Work task: Transcribe the developer summit discussion from "Hey folks, We'll" through "for your help!", keeping every word and mark unchanged.

----- Text for analysis -----

We're doing a talk on dashboards; we're not planning on doing anything at the developer summit.

@Ironholds, maybe we could dig into finish up mwdiscussions -- a library for parsing wikitext discussion syntax. What do you think?

Like I said, not at the summit :(. Frances might be, though, and is definitely interested in the area (and knows Python!)

@Fhocutt, see Ironholds' comment above. We started work (see https://github.com/Ironholds/talk-parser) and then got busy. A hackathon seems like a good opportunity to get un-busy. :D

@Ladsgroup, it might also be nice to have a conversation about the pattern of basic libraries becoming dependencies of pywikibot. There's probably some substantial concerns that I'm not aware of.

Yeah, I like that :)

@Halfak: for a side project, we ended up improving WikiTalkParser. Some of it is better used as inspiration than re-used in a library, but it works now.

@Fhocutt, my goal is to take the insights from that code on how to process discussions and make something that's powerful and versatile that we can more easily iterate on. Motivation-wise, I think that it would be good if we had better ways for people to explore conversation patterns on Wikis. Too long have individual research labs re-invented discussion parsers. Along with some solid, generalized code, we could start producing periodic data dumps. I'm guessing that your work with @Ironholds would have been immensely easier if a dataset of discussions was already available.

So one thing that we can do now/at the summit is discuss the API structure for such a parser.

Right now, the talk-parser code is aimed towards processing an entire page and returning its Topics. Each topic would contain a threaded sequence of posts so that a reply structure could be understood. We'll need to handle sudden {{outdent}}s and other weirdness. I imagine we can get it right 95% of the time without much work by borrowing some of the hacks from Laniado's code. It would be nice if the same parser (maybe a different *codec*) could be used for processing deletion discussions and RFCs.

@Halfak: Sounds good. I look forward to working on it. And yes, that would have been very helpful, as informative and interesting as the bug-hunting was...

I just generated an updated dataset with @Tarrow using mwcites and will be using his code to start pulling pmid metadata this weekend. :)

@Milimetric just added https://github.com/mediawiki-utilities/python-mwviews

Currently the library only supports the new PageView API released by Analytics

Here's a few bits of functionality that I think this library should support:

  1. Processing hourly view log files
    • these files are a pain to process, but we could use some simple parallelization to make the work easier
    • there's also some old formatting issues in these files. We could encode our institutional knowledge about that into the processor
  2. Processing redirect (and page move) logs
  3. Accessing alternative API endpoints for view logs like the old counter field in page_props.

Any thoughts, @Milimetric?

+1 to all the things on your wishlist, @Halfak, and also +1 to this library's approach to the API: https://github.com/Commonists/pageview-api. In short, it does more interesting aggregations.

Hey folks, We'll be scheduling this session in the unconference rooms tomorrow (Tuesday, 5th) at 2PM. Room still TBD. Check https://www.mediawiki.org/wiki/Wikimedia_Developer_Summit_2016 at 8:30 AM PST.

Wikimedia Developer Summit 2016 ended two weeks ago. This task is still open. If the session in this task took place, please make sure 1) that the session Etherpad notes are linked from this task, 2) that followup tasks for any actions identified have been created and linked from this task, 3) to change the status of this task to "resolved". If this session did not take place, change the task status to "declined". If this task itself has become a well-defined action which is not finished yet, drag and drop this task into the "Work continues after Summit" column on the project workboard. Thank you for your help!

----- Data supplied -----

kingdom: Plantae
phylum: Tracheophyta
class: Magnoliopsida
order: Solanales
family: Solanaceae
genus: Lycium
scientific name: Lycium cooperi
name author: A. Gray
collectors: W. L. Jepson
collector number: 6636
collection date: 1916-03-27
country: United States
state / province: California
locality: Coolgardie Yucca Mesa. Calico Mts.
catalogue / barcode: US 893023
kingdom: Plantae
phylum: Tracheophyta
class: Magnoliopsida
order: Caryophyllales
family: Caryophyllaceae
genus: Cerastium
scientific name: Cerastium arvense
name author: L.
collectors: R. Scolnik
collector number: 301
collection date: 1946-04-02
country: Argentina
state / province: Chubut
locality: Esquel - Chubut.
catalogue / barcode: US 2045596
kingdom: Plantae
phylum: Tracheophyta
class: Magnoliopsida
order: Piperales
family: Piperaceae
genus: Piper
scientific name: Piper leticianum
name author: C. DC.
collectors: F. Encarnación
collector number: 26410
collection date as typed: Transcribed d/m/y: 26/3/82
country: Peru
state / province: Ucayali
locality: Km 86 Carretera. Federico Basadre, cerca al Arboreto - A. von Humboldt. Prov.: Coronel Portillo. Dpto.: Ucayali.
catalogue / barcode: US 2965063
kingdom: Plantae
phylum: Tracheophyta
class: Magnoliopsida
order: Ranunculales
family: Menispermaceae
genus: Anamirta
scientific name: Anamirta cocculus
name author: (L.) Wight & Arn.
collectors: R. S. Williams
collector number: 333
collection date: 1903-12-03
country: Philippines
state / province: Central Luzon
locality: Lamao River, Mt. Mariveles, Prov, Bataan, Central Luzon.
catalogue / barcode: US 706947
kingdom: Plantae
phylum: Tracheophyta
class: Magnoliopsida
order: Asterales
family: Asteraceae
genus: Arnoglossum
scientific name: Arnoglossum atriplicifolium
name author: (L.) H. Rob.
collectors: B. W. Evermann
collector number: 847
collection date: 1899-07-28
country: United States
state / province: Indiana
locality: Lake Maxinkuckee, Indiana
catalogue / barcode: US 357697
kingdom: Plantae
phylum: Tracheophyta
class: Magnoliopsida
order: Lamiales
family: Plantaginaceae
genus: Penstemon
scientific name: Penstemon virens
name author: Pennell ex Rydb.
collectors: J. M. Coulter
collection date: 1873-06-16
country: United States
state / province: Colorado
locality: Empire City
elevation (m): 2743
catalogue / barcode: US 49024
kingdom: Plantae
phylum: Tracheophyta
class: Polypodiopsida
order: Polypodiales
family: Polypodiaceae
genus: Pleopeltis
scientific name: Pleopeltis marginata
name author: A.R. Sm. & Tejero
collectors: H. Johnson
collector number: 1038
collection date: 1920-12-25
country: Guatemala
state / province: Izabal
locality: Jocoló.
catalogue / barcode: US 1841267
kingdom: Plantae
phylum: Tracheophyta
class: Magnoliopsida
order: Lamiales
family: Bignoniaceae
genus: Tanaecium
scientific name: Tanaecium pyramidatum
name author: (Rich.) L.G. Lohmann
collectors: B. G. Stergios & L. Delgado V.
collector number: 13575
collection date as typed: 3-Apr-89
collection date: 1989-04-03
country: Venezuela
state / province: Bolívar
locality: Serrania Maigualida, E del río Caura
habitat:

-----

Solution:
Hey folks, We'll be scheduling this session in the unconference rooms tomorrow (Tuesday, 5th) at 2PM. Room still TBD. Check https://www.mediawiki.org/wiki/Wikimedia_Developer_Summit_2016 at 8:30 AM PST.

Wikimedia Developer Summit 2016 ended two weeks ago. This task is still open. If the session in this task took place, please make sure 1) that the session Etherpad notes are linked from this task, 2) that followup tasks for any actions identified have been created and linked from this task, 3) to change the status of this task to "resolved". If this session did not take place, change the task status to "declined". If this task itself has become a well-defined action which is not finished yet, drag and drop this task into the "Work continues after Summit" column on the project workboard. Thank you for your help!